How is this taking the fight to the enemy, if 15 of the 19 hijackers on 9-11 were from Saudi Arabia?

well...where are all the freedom fighters at the moment....iraq

lets bring the boys home....are all the freedom fighters going to suddenly open a falafel shop?

now you want to attack saudi arabia? damn dude i thought you wanted us to stop fighting.
 
Hobbit said:
If we stayed in Iraq for the next couple of centuries, we might reach the body count of WWII. Was that unjustified, poorly planned and underequipped? If we stayed for a little less time, we'd hit the casualty count of the Civil War. Was that unjustified, poorly planned, and underequipped?

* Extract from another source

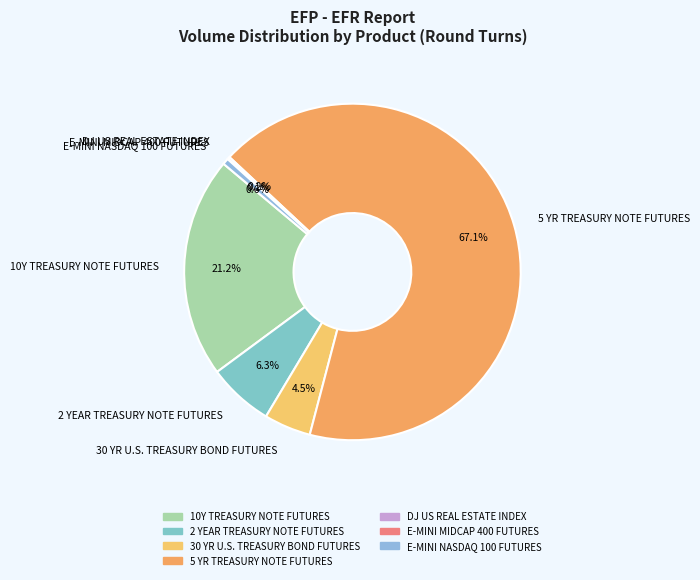

To the nearest percent, what is the combined percentage of 5 YR TREASURY NOTE FUTURES and 2 YEAR TREASURY NOTE FUTURES?

73%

This has got to be the best fought war in history to have only 2000 dead in this much time. Now, I mourn the death of any soldier, but I feel like I'm mourning far less than I would in other wars. Unlike the elitist media, I do not revel in every death as yet another reason to bash George W. Bush. To be honest, I think the media just loves seeing the soldiers die, since every death is yeat another way to spin the story to try to turn the public against all forms of armed conflict.

You know, I'd love to live in a world without war. This, however, is not and never will be that world. I'd also like to see a world with bloodless wars. This, however, is not and never will be that world. So I think I'll stick to fighting the good fight and sucking it up when the casualties hit. One day, that fallen soldier may be me, and if somebody was sitting back home trying to make sure that my death meant nothing, I'd haunt him to the grave.

Actually, the casualty count for American soldiers is roughly 10X higher than you think it is, as it includes seriously injured soldiers as well.
Not to mention the possibility of reactions to exposure to depleted uranium, which could affect soldiers in the years after they return.
Gulf War Syndrome?

Part of the reason the bodycount is so low is due to our advancements in medical treatment. If some of these people had taken the same hits in Vietnam or WW2, they would have died shortly after.

But hey, you know. These men and women volunteered for their jobs.
 
Doesn't matter if they're from Iraq. What matters is that they're in Iraq. If they weren't there, they'd be here, and if they were here, we'd have 2000 dead civilians, which, in my mind, is far worse than 2000 dead soldiers. If civilians are dieing from foreign powers, it means the soldiers, by choice or not, aren't doing their jobs.
 
manu1959 said:
well...where are all the freedom fighters at the moment....iraq

lets bring the boys home....are all the freedom fighters going to suddenly open a falafel shop?

now you want to attack saudi arabia? damn dude i thought you wanted us to stop fighting.

Where are all the freedom fighters at the moment? I think to truly answer that question, we would have to invade every country and see who attacks us.